Second, we’re getting close to the end game for health care reform in 2007. If the goal to produce legislation is mid-October, there’s not a lot of time. Of course, there’s nothing magical about this timetable. While the goal is to resolve health care reform at the same time the water issue is resolved, if lawmakers think more time is needed, they’ll take more time.

Third, progress is being made, but passage of a health care reform package is far from certain. The draft is a starting point. There are substantial differences to bridge and the constituencies of the Republican Governor and the Democratic Legislative Leadership have different goals and agendas. There will be a lot of pain, late nights and frayed nerves before a compromise the Legislature will pass and the Governor will sign is reached — if it can be reached at all.

My personal hope is that a responsible, effective reform package can be enacted this year.
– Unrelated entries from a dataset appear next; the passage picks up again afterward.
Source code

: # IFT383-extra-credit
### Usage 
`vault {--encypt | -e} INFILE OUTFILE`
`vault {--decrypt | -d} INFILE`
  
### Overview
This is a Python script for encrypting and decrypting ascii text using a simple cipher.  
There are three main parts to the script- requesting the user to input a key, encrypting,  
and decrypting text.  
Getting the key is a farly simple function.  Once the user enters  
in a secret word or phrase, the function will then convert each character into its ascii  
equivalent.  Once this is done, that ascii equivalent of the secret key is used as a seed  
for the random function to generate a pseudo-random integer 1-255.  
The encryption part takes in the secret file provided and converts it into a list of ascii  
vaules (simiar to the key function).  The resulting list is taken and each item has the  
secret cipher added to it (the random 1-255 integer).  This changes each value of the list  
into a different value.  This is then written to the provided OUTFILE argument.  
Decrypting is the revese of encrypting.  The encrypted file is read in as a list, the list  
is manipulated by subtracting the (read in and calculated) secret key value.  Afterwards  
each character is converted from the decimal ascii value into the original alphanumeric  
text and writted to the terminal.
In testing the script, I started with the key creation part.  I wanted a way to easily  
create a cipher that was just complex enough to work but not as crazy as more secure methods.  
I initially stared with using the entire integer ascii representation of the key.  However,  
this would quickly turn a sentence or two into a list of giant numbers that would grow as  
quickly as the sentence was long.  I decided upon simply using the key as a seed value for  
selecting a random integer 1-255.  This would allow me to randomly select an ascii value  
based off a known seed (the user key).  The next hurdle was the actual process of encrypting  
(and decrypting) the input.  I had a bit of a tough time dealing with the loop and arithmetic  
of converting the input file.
In my mind, even though reform will create new challenges for insurance agents — and for the industry — the right reform is much better than no reform. I’ll be looking for:

  • details on how the purchasing pool and connector/exchange is to be operated;
  • the language surrounding the requirement that 85 percent of premiums received by carriers be spent on health benefits is also critical (the draft language is a step in the right direction, but still punishes carriers whose primary business is in the individual and small group market); and
  • whether the guarantee issue/mandate to buy provisions make sense.

There are other important issues that the final health care reform bill will address, but these are the three that I personally find of greatest concern. But hey, as long as they are willing to listen, I’m happy to keep talking (and blogging).